My editor (and husband) is back from a work trip to Bali. Yay! I’m back.
Don’t judge, but we’ve gone crazy over the past few years fulfilling our kids’ wishes with “theme” cakes such as this insane lego cake, which involved me and Romas spending hours to mold fondant into lego pieces while binge watching House of Cards. How did we say yes to that?? Some of these cakes turned out better than others, but all of them were rewarded with unforgettable moments of our kids bursting with excitement. As my kids get older, I’m slowly transitioning out of that and hoping my youngest will never know that those cakes were ever made. You said you wouldn’t judge.

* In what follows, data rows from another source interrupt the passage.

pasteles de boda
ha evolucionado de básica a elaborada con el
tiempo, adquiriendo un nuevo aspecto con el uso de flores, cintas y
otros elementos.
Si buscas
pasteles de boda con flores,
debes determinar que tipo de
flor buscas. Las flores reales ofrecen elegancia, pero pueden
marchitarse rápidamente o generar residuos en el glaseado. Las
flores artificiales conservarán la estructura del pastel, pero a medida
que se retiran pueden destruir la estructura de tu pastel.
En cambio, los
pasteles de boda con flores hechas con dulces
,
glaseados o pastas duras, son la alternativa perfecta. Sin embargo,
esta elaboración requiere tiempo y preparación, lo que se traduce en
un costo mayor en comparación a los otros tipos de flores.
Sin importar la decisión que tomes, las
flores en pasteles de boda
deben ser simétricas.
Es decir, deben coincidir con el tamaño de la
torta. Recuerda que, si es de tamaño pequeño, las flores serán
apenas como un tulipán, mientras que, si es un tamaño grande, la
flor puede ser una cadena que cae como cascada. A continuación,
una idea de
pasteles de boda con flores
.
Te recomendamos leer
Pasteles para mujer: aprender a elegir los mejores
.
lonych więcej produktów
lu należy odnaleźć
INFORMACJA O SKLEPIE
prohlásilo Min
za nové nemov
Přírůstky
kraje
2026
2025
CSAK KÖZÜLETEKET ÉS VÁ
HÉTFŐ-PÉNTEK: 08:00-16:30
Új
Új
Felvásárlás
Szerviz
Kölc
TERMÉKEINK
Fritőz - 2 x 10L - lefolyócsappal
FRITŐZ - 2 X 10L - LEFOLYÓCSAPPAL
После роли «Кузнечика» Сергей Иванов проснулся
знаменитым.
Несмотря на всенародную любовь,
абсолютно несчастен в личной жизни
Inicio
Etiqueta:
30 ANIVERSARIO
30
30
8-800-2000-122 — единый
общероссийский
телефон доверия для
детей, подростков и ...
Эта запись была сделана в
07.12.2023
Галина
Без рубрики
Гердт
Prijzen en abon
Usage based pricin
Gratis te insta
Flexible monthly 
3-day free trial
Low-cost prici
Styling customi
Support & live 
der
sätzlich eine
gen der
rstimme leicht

Today I’m just glad my baby is turning 1 and she doesn’t have preferences or crazy wishes (yet). I was bursting with excitement myself over making the cake I think is the best one for her. My first thought was my American host Mom, Sandy L., the best baker in the whole Upper Peninsula of Michigan, I am sure. Her carrot cake is to die for, and it used to be sort of accepted currency in the U.P. in 1996/1997. It is simply perfect, and I may be making her original recipe again soon, stay tuned (don’t worry U.S. Mamma, I’ll contact you first). But for Cecilia’s 1st birthday, I wanted to make a healthier version of it, cutting down the sugar and substituting apple sauce instead of oil. So I resorted to who has lately been an inspiration for my super healthy moments: Sarah B., a fellow expat blogger of My New Roots. She inspired me to sweeten this cake with banana, which worked beautifully. But I wanted a middle ground, part Sara, part Sandy – a balance (in life). Plus there are 5 people in this family, 3 of whom are crazy for sugar.
The end result is this super moist and light cake, yet sweet and flavorful. It is also the most forgiving and flexible type. It is simple, quick, and pretty hard to ruin it. The frosting takes about 2 minutes and you will discover that sugar is amazing, but sometimes you really don’t need it. You may just have found your go-to carrot cake.
THE BALANCED CARROT CAKE (adapted from my American host Mamma Sandy L.’s carrot cake and Sarah B.’s My New Roots’ Best Friends Carrot Cake)
1 cup of sugar (I used raw sugar)
1 banana, mashed
1 1/2 cup of apple sauce or vegetable oil (I used apple sauce)
2 cups of whole wheat pastry flour (or all purpose flour)
2 teaspoons of baking soda
1 teaspoon of sea salt
2 teaspoons of cinnamon
2 teaspoons of vanilla extract
1 small can of pineapple (I used 1/2 of a 20oz can), drained and crushed in the food processor
1 cup of walnuts, chopped
2 cups of grated carrots
1/2 cup of unsweetened grated coconut
large coconut flakes + larger pieces of chopped walnuts to decorate
2 8oz blocks of cream cheese, room temperature (2.5 hours in the counter did it for me)
7-8 tablespoons of maple syrup (or more, to taste)
Preheat oven to 350F. Line 2 9-inch round pans with parchment paper.
Beat the eggs and sugar until fluffy (about 3 minutes). Stir in the banana and apple sauce.
In a separate bowl, whisk together the flour, baking soda, cinnamon and salt.
Slowly combine the dry ingredients with the wet ingredients and stir in the pineapples, carrots, coconut and walnuts.
Pour batter into the lined cake pans and bake for 35-40 minutes or until a toothpick inserted in the center of the cake comes out clean. Let cool on rack and frost.
Frosting & Assembly:
Whip together the cream cheese (at room temperature) with 7-8 tablespoons of maple syrup. Use half of frosting to fill between layers and cover with the other half on top of the cake. Sprinkle with chopped walnuts and coconut flakes to decorate.
To make it more baby-friendly, I chopped the carrots, walnuts and pineapples into small sizes using a food processor, but you could grate the carrots and chop the other two in larger pieces, according to your preference.
I used only 1 banana because I still wanted it to be very much a carrot cake, but you could substitute all sugar for 2 or 3 bananas and it would be more of a banana bread/carrot cake.